One estimate put the upper figure at 10,000. Some of them immediately lost their jobs and others, over time, could no longer hold jobs or own property, and they and their families could not get government benefits. Some were detained and deported and their passports were revoked. Others who had been out of the country were refused entry. Many sought refuge in Saudi Arabia and other Gulf states.
In early 2006, the government changed course and over the next two years, restored citizenship to many of those whose citizenship had been stripped. The head of the National Human Rights Committee said on August 5, 2008 that citizenship had been restored to about 5,700 people, which he said was 95 percent of those whose citizenships had been revoked. Ghufran activists dispute that claim, saying that the committee only counted those whose citizenships had been revoked in 2004, ignoring those revoked earlier.
In its annual reports between 2008 and 2014, the committee reported receiving 233 complaints regarding withdrawal and restoration of citizenship. It also reported receiving similar complaints between 2015 and 2017 but did not specify how many.

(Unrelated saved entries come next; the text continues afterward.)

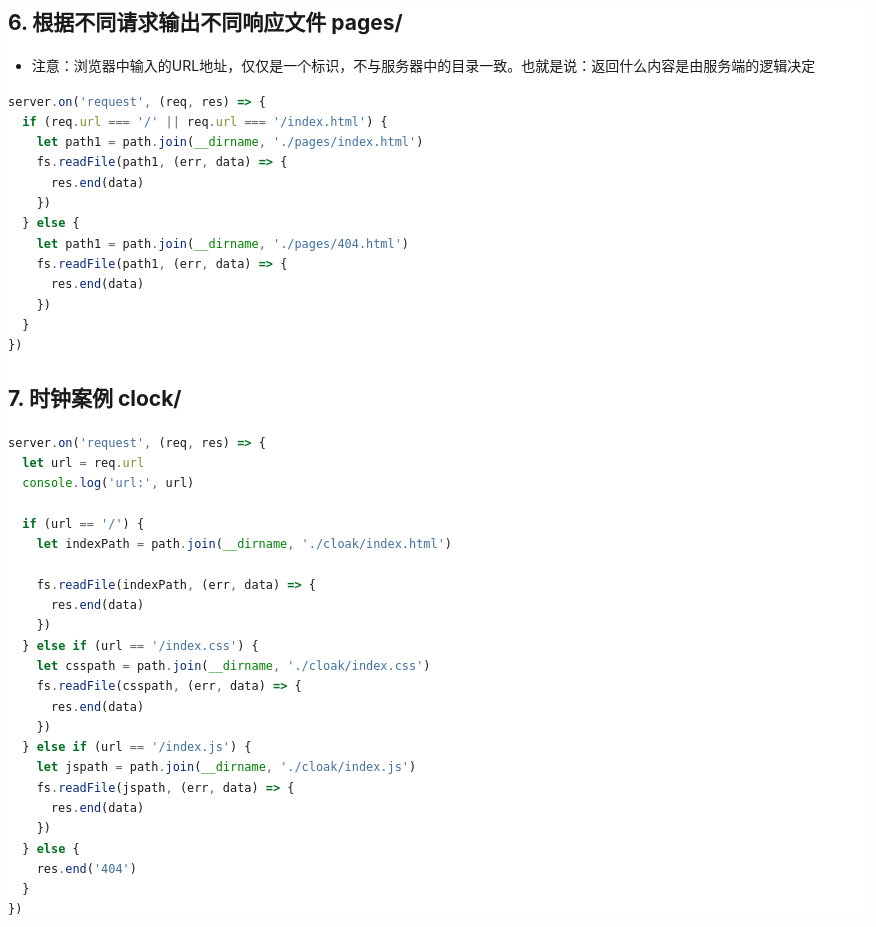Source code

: 

## 6. 根据不同请求输出不同响应文件    pages/

- 注意：浏览器中输入的URL地址，仅仅是一个标识，不与服务器中的目录一致。也就是说：返回什么内容是由服务端的逻辑决定

```js
server.on('request', (req, res) => {
  if (req.url === '/' || req.url === '/index.html') {
    let path1 = path.join(__dirname, './pages/index.html')
    fs.readFile(path1, (err, data) => {
      res.end(data)
    })
  } else {
    let path1 = path.join(__dirname, './pages/404.html')
    fs.readFile(path1, (err, data) => {
      res.end(data)
    })
  }
})
```



## 7.  时钟案例   clock/

```js
server.on('request', (req, res) => {
  let url = req.url
  console.log('url:', url)

  if (url == '/') {
    let indexPath = path.join(__dirname, './cloak/index.html')

    fs.readFile(indexPath, (err, data) => {
      res.end(data)
    })
  } else if (url == '/index.css') {
    let csspath = path.join(__dirname, './cloak/index.css')
    fs.readFile(csspath, (err, data) => {
      res.end(data)
    })
  } else if (url == '/index.js') {
    let jspath = path.join(__dirname, './cloak/index.js')
    fs.readFile(jspath, (err, data) => {
      res.end(data)
    })
  } else {
    res.end('404')
  }
})
```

None of the reports said how many complaints had been resolved.
In June 2017, after Saudi Arabia, the UAE, and Bahrain ordered all their nationals to leave Qatar and ordered the eviction of all Qatari nationals from their territory, the al-Ghufran clan’s plight resurfaced, as a small number of families and individuals who had settled in Saudi Arabia found themselves forced to leave. At the time, Human Rights Watch documented the case of one such person stuck at the border crossing between Saudi Arabia and Qatar. Qatari authorities finally let him enter some days later.